Assigned task: Where in the data below does the word "kwargs" appear? Copy every line that has it.

Provided records: Begin

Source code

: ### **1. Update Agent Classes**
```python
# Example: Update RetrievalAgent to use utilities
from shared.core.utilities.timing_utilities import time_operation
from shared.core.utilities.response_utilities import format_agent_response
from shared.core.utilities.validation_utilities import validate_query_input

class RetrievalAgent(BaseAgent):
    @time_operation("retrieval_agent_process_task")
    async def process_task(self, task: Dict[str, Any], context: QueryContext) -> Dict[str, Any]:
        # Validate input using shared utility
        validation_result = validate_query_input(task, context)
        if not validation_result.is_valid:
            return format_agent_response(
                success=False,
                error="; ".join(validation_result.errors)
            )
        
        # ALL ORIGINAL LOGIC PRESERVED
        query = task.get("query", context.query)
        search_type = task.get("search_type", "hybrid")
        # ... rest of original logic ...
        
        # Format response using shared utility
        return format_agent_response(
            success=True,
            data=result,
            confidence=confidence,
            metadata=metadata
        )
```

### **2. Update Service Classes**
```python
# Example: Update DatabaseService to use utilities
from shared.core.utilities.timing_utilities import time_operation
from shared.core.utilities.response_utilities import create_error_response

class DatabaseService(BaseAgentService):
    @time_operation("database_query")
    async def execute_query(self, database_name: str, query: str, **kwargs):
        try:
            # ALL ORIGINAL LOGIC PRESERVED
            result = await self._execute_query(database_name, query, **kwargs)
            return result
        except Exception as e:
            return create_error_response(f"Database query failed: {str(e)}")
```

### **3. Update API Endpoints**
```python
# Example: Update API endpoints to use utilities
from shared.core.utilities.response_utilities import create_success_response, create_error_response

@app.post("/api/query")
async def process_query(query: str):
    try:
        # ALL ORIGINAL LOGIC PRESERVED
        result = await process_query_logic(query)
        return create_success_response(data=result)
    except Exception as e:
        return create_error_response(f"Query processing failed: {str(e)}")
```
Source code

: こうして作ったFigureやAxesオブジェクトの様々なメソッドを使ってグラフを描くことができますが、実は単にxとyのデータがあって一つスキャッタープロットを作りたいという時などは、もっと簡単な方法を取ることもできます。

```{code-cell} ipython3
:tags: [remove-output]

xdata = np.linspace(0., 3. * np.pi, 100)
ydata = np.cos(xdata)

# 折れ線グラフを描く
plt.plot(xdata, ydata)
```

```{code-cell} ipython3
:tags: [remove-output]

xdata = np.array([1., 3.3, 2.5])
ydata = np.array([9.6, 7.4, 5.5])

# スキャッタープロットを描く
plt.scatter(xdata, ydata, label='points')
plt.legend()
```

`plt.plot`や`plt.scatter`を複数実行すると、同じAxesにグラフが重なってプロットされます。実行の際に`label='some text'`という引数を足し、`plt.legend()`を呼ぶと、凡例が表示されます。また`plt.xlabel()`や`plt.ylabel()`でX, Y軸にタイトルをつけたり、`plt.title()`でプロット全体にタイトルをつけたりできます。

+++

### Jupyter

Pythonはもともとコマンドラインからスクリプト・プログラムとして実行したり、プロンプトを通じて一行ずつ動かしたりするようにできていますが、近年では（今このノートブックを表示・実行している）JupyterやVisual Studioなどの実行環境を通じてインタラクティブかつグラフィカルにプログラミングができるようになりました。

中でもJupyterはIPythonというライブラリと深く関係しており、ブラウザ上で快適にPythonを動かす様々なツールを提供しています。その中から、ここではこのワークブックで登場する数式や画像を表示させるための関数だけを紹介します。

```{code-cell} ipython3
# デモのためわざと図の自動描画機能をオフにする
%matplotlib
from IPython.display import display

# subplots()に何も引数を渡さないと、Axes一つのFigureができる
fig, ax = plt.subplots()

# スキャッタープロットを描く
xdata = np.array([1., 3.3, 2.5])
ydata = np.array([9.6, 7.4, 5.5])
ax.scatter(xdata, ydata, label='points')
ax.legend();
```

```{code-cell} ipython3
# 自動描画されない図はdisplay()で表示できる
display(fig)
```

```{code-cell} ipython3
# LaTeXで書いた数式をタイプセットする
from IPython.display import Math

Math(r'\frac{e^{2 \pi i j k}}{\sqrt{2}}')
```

Provided records: End

Result:
    async def execute_query(self, database_name: str, query: str, **kwargs):
            result = await self._execute_query(database_name, query, **kwargs)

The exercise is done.